» **Exercise description**: In the listing that follows, find the line with "hfov_deg: 23.4", then copy exactly from it through the line with "focal_mm: 38", leaving out every picture.

Segment Start: Supplied data

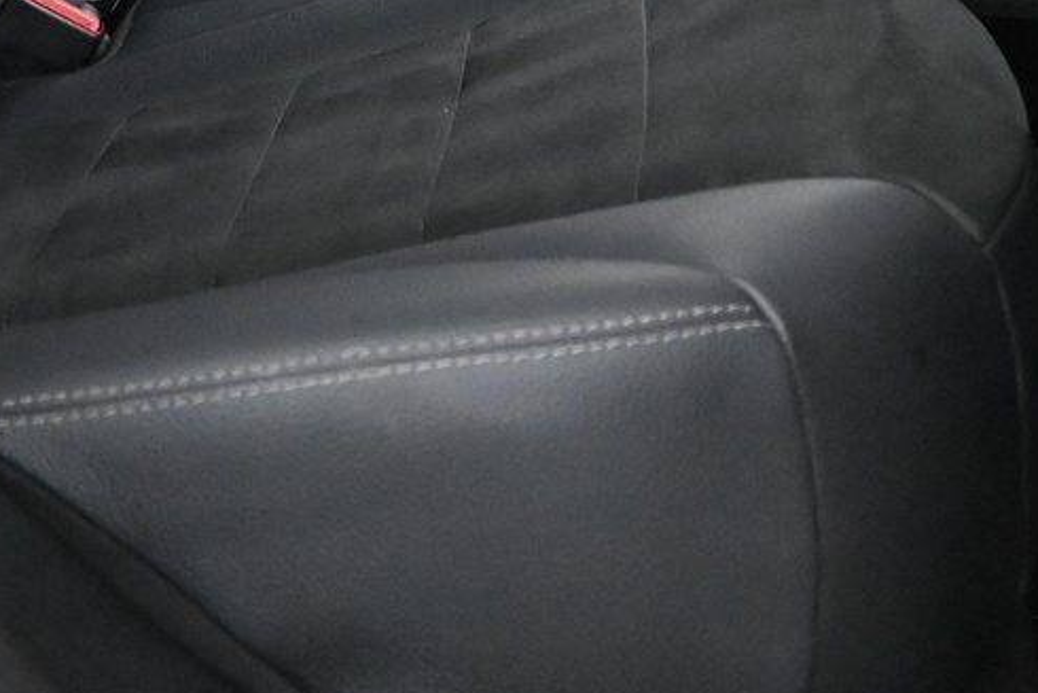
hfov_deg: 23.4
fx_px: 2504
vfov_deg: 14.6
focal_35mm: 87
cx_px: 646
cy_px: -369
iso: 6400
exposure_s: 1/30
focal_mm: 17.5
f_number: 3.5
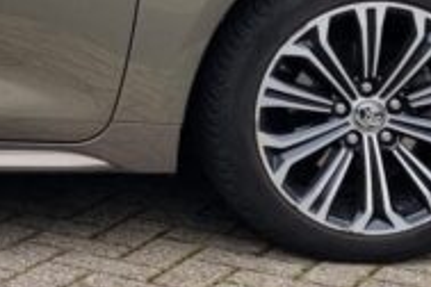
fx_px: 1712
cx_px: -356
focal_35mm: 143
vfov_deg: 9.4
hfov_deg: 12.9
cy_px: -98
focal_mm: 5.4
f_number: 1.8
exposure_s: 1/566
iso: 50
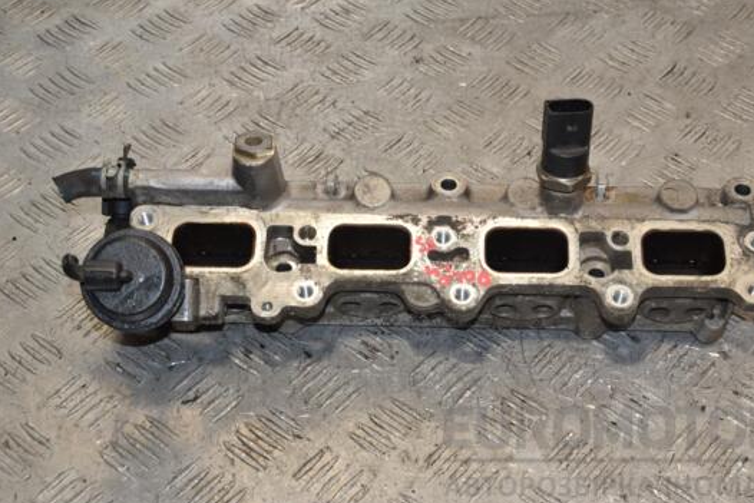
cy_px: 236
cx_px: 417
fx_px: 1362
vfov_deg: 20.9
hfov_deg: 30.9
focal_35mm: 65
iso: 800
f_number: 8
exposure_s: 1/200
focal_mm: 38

Segment End: Supplied data
Segment Start: Supplied data

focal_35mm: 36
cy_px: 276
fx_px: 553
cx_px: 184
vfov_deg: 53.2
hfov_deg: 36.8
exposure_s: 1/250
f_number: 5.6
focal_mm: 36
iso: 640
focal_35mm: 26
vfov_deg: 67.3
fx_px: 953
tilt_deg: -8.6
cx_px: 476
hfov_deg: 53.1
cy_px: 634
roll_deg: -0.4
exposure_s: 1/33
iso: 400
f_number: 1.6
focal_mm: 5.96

Segment End: Supplied data
Segment Start: Supplied data

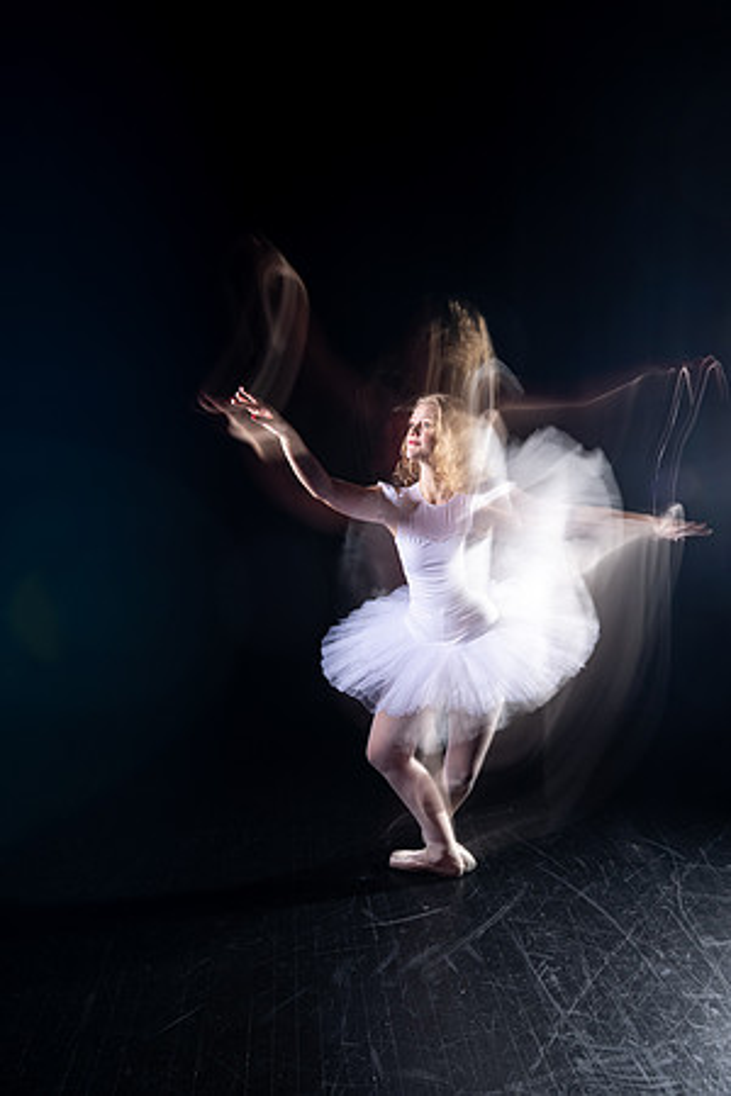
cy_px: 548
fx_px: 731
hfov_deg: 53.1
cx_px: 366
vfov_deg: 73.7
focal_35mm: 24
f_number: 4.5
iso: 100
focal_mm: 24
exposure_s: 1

Segment End: Supplied data

» **Solution**:
hfov_deg: 23.4
fx_px: 2504
vfov_deg: 14.6
focal_35mm: 87
cx_px: 646
cy_px: -369
iso: 6400
exposure_s: 1/30
focal_mm: 17.5
f_number: 3.5
fx_px: 1712
cx_px: -356
focal_35mm: 143
vfov_deg: 9.4
hfov_deg: 12.9
cy_px: -98
focal_mm: 5.4
f_number: 1.8
exposure_s: 1/566
iso: 50
cy_px: 236
cx_px: 417
fx_px: 1362
vfov_deg: 20.9
hfov_deg: 30.9
focal_35mm: 65
iso: 800
f_number: 8
exposure_s: 1/200
focal_mm: 38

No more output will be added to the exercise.